President's message
Restoration
My youngest son, Jess, entered a tractor restoration contest sponsored by FFA while he was in high school. At first, he had settled on a Farmall H as the project tractor and began to search for a suitable and salvageable unit to purchase. When Grandpa got wind of the project, he offered up the Ford 8N tractor that his father had purchased new in 1950. It had been used by the family ever since - well, almost. Actually, Grandpa told us that a few years earlier, the tractor had started to use so much oil that he decided to park it before it ran out of oil and seized up the engine. It was PERFECT for the project! A tractor with a history (especially a family history) was much more valuable and more exciting to work on than any unknown piece of iron you might find on Ebay. Had we missed visiting with Grandpa about the project, we would never have known that the Ford was in need of restoration.
Jess and I started tearing down the 8N. In no time, we were bitten by the restoration bug. It seemed that the project would take forever, but before we knew it, we had "remanufactured" that little Ford tractor. Jess had to track and document all the hours of labor and every dollar spent on the project. It consumed a lot of man-hours and a lot of tuition money! The little Ford was down, but not out. With some work and TLC, we brought it back to life. Thinking back to the time that we spent together on this restoration, I would not trade the hours shared for anything. While Jess recorded the time we spent in the shop, he did not begin to record all the time spent planning, thinking about, and dreaming of the completed project. The mental part of the job consumed at least as much time as the actual work on the iron. We put a lot of emotional capital into that little tractor!
Recently, I happened onto a daily devotional entitled "Restoration."1 Of course, after all Jess and I went through on restoring the tractor, this title caught my eye. The twist on the title was that it was addressing the restoration of relationships, not some hunk of iron. The article made me think back to a conversation I had with one of our more prominent colleagues a few years back. We were talking about pig disease (what else?) and he mentioned that a particularly obscure occurrence of a respiratory disease in some breeding stock had caused quite a rift between two of our fellow swine veterinarians. He told me that they had such bad feelings towards one another that they would likely never talk to one another again. What a pity!
The point of the devotional is that restoring relationships is a very important part of having them. Since we are all far from perfect, we are prone to mucking things up and letting each other down occasionally. So openness and forgiveness are important parts of our lives. Over the years in practice, I have seen family relationships (brothers, fathers, sons, husbands, and wives) torn apart because of what one said or didn't say to the other. There are cases where brothers farm the same ground and run their cows in the same pastures, but won't speak to each other when they meet in the barnyard.

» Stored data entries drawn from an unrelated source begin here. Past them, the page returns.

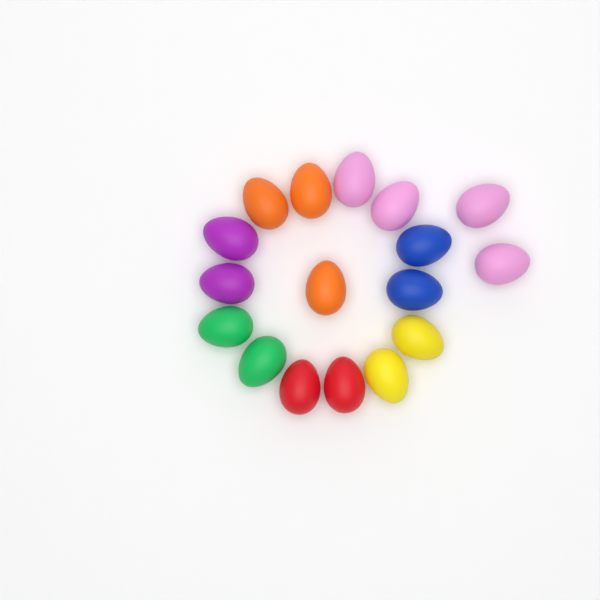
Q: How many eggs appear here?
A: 17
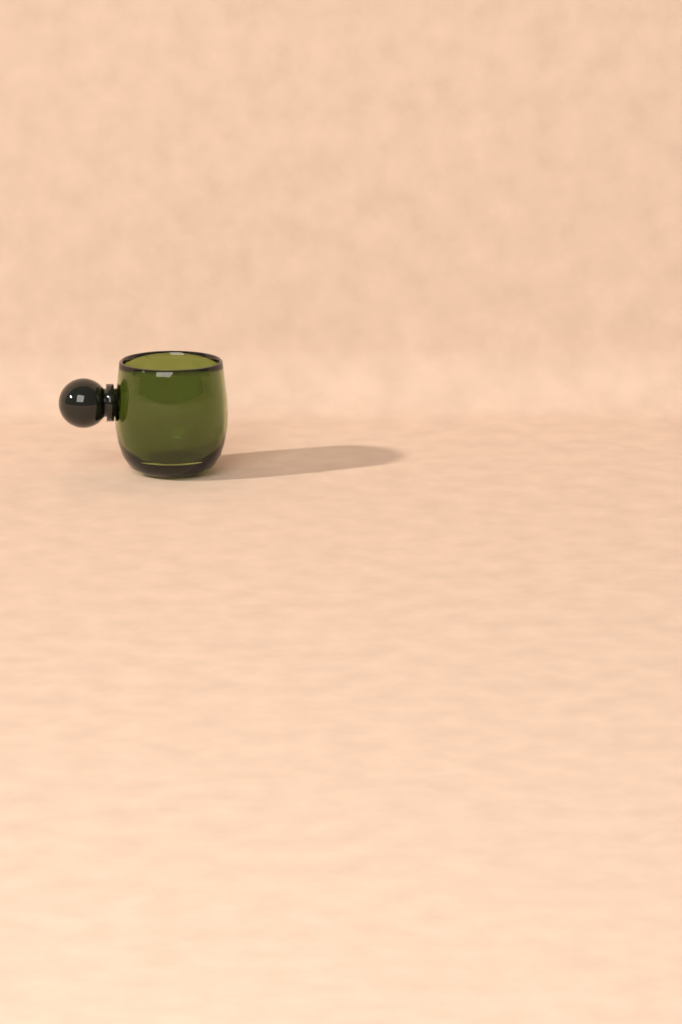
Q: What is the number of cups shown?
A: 1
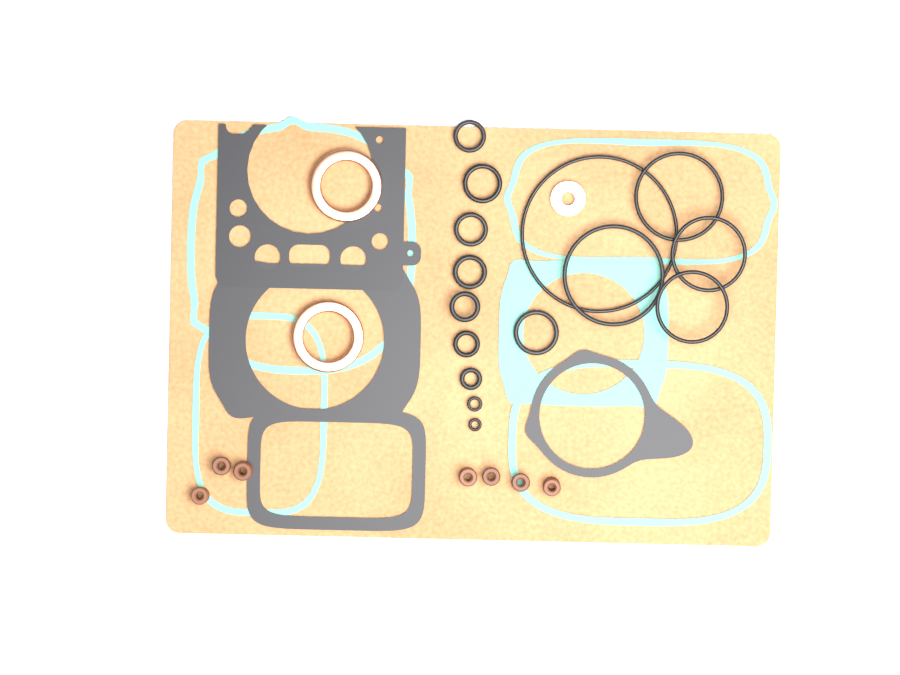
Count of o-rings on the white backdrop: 15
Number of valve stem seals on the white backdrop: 7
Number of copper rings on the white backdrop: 2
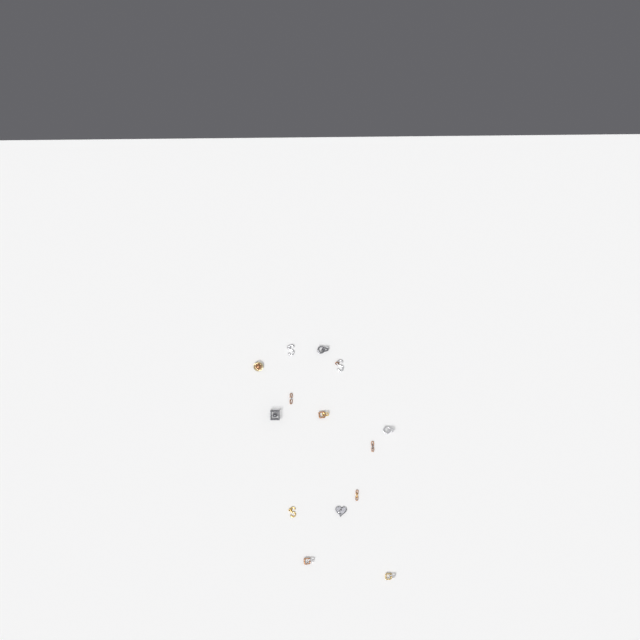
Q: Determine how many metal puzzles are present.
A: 14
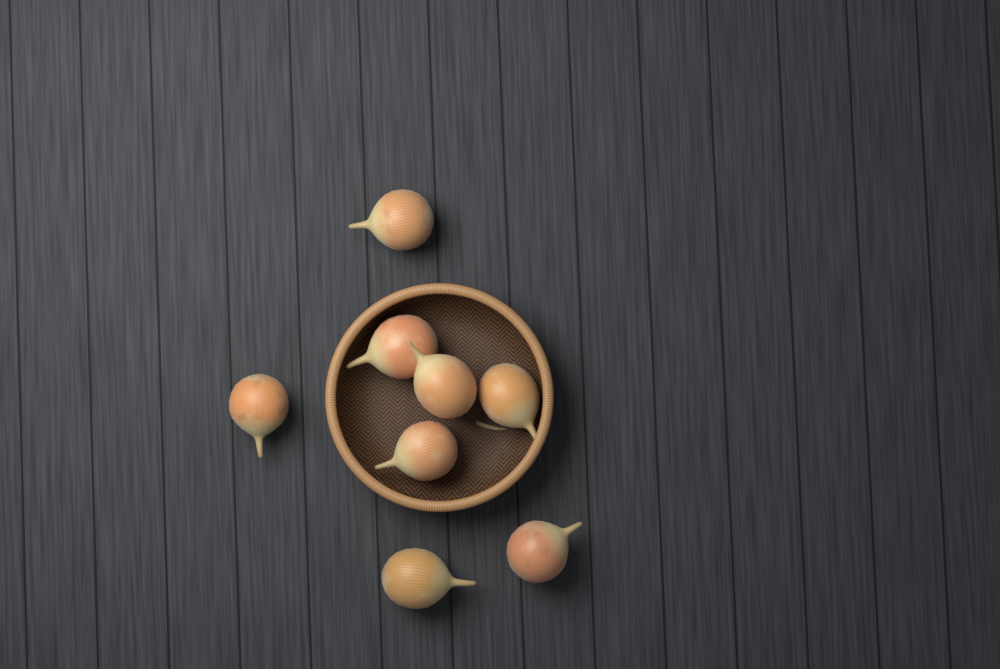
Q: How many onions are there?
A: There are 8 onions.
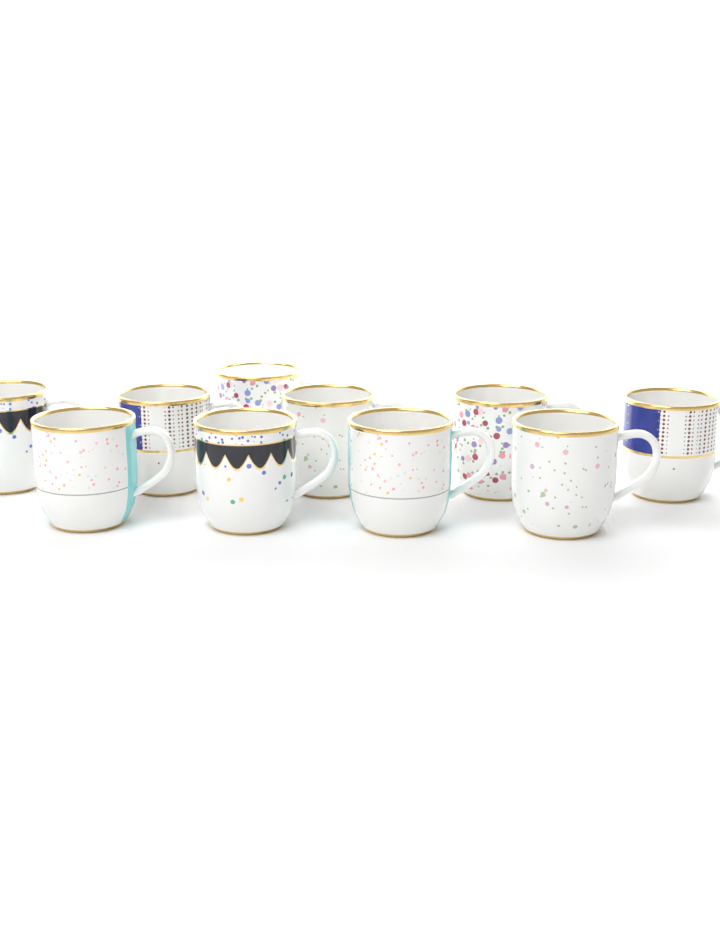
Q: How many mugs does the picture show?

There have been sons who carried a grudge and injured pride to the father's graveside. What could a little restoration effort have hurt?
I have to admit that I have spent a lot more time in my life restoring tractors and "fixing" things than I have spent on restoring broken relationships. Granted, I hope that I have not had many broken relationships in my life, but there may be some that I don't know about. Remember, we would have restored a Farmall if Grandpa hadn't brought his little Ford to our attention. My point is, if you have a broken relationship, make sure you make it known to the other person, or the restoration project may never get started.